====== Text segment ======
The US beef industry is expecting to target Taiwan with a large promotional campaign, following the recent moves by the government to restrict US beef exports, writes TheCattleSite senior editor, Chris Harris.


US Meat Export Federation President and CEO Philip Seng.

The move by Taiwan came in an amendment to the country's food sanitation laws that banned all ground beef and offals from the US and any other country that has had a case of BSE.

The new amendment restricted US beef imports to products from cattle under 30 months of age.

The US had negotiated a new protocol with Taiwan in October last year and the US beef industry was voluntarily excluding ground beef and offal from shipments and restricting them to products from cattle under 30 months of age.

Speaking to TheCattleSite during the recent National Cattlemen's Beef Association annual convention in San Antonio, US Meat Export Federation President and CEO Philip Seng said that the move by the Taiwanese legislature was disappointing and was also based on no scientific basis.
======
Required work =
1/ Based on the article about US beef and Taiwan, mark each statement yes or no, and quote the words of the article that decide it. (a) Taiwan's amendment banned all ground beef and offal from the US. (b) The amendment limited US beef imports to products from cattle over 30 months of age. (c) Philip Seng spoke to TheCattleSite at a convention in San Antonio.
2/ Summarize the article about US beef and Taiwan in two sentences.
3/ Write the next paragraph of the article about US beef and Taiwan, picking up after its final sentence.
====== Given records ======
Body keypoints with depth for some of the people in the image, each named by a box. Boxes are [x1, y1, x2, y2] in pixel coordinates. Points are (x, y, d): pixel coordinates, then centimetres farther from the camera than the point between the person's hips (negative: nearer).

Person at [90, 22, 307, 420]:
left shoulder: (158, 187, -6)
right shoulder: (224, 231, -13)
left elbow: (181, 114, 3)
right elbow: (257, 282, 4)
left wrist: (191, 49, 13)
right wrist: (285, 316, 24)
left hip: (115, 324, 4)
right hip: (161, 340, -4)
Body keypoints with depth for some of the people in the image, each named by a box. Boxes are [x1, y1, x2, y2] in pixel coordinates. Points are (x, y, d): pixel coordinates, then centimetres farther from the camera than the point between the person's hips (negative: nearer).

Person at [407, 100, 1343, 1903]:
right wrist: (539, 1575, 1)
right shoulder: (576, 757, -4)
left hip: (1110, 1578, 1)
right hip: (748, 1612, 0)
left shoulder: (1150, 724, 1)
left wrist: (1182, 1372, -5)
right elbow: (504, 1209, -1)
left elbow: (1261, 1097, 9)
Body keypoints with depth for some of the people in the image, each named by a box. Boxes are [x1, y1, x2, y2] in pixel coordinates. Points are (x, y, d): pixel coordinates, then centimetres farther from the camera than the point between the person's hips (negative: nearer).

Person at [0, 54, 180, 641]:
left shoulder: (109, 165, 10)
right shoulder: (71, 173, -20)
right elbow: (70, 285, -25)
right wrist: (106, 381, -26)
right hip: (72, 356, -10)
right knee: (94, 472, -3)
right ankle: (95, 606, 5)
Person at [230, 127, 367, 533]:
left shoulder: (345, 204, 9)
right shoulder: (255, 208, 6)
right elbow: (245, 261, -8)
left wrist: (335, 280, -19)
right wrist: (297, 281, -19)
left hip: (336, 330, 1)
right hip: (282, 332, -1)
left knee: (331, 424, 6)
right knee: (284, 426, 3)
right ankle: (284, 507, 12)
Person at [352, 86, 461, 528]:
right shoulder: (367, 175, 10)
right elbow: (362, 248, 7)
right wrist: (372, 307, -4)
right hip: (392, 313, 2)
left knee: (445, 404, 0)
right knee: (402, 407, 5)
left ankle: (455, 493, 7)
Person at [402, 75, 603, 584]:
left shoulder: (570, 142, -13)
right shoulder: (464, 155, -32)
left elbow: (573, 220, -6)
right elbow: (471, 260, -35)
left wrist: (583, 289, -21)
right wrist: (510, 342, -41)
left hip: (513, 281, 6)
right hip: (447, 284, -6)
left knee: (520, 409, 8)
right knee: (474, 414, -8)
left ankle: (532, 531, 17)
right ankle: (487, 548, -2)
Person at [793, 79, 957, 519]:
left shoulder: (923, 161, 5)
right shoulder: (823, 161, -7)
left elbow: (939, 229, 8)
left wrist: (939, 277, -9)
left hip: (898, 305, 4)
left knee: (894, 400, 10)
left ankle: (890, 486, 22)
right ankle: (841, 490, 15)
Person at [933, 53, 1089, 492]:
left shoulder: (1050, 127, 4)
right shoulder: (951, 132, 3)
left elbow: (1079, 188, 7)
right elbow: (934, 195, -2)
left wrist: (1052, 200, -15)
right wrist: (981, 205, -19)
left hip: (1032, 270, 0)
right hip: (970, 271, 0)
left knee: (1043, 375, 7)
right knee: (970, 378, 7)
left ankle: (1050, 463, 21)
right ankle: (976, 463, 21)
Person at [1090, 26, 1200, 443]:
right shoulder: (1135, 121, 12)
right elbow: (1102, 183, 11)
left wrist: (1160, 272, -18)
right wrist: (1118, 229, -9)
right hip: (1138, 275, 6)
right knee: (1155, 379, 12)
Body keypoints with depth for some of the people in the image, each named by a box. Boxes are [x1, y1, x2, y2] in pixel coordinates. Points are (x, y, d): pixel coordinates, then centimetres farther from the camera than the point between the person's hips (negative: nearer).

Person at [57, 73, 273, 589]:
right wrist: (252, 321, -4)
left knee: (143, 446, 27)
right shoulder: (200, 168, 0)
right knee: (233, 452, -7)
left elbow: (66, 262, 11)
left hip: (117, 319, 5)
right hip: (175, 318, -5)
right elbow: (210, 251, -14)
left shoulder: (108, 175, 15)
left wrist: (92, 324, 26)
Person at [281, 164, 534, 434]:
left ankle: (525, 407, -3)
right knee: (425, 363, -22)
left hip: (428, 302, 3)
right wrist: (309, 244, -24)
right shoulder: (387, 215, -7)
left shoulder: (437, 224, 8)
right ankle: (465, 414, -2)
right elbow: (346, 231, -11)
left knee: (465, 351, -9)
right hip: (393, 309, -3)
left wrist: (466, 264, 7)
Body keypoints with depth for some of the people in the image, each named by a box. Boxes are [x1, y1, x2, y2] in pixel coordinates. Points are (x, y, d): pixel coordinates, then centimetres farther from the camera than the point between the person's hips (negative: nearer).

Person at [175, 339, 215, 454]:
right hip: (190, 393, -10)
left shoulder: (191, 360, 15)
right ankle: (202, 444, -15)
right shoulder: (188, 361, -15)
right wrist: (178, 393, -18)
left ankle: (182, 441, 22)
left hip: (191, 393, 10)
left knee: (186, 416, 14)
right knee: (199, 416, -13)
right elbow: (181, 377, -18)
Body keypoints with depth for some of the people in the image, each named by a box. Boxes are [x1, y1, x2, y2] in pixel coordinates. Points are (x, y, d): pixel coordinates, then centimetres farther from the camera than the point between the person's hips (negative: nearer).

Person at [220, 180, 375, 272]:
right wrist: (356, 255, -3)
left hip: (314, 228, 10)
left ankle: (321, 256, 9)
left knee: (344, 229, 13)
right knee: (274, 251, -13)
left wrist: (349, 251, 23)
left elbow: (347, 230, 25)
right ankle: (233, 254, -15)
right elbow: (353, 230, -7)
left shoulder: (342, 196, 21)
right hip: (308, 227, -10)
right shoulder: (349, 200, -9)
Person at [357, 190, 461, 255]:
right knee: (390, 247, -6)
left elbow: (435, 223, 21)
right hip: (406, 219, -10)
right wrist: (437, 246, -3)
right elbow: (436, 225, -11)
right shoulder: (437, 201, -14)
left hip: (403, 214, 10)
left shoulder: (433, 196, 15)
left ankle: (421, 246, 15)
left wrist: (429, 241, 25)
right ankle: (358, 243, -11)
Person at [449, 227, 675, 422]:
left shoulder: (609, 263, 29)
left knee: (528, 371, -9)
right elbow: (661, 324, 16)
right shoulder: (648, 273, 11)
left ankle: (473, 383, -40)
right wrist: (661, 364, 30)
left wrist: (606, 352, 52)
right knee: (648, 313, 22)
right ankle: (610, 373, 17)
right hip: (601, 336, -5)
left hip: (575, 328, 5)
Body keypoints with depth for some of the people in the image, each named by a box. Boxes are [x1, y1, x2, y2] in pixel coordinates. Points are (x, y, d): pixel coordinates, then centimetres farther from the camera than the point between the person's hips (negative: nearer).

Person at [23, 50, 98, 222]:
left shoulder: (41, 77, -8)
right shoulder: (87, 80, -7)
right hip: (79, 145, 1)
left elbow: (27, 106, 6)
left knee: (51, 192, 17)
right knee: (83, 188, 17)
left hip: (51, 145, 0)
======
Answers to the tasks =
1/
(a) Yes: "banned all ground beef and offals from the US and any other country that has had a case of BSE."
(b) No: "restricted US beef imports to products from cattle under 30 months of age."
(c) Yes: "during the recent National Cattlemen's Beef Association annual convention in San Antonio."

2/ Taiwan amended its food sanitation laws to ban all ground beef and offal from the US and to limit US beef imports to products from cattle under 30 months of age, and the US beef industry expects to answer with a large promotional campaign there. US Meat Export Federation President and CEO Philip Seng called the Taiwanese legislature's move disappointing and said it had no scientific basis.

3/
"There is an issue with Taiwan. The legislators want to renegotiate the agreement and they want to put in legislation that is bad as far as we are concerned," he said.

He added that the US industry will be maintaining its stance and will be working to reassure consumers and ensure that it retains the confidence of the consumers.

"We will look to put extra dollars into Taiwan," Mr Seng added.

"It has been an important market since it opened in 2005. The amount of exports have been eclipsed every year and in all I am encouraged by the Taiwanese market."

The USMEF figures to October last year show that the value of the Taiwanese market to the US was $114.3 million - the sixth largest in value and six per cent up on the same period and total exports last year are expected to hit record highs.

Countering Image Concerns in South Korea

US beef exports have also experienced difficulties in the South Korean market with consumer concerns about the image of the product.

"We launched the Two Trust campaign highlighting product care and processing care," said Mr Seng.

"Trust is the big thing.

"We have put extra money into the Two Trust campaign and we have done very well in the retail sector."

Mr Seng said that historically South Korea has been a strong market for the US and in 2003 it had hit a 67 per cent market share.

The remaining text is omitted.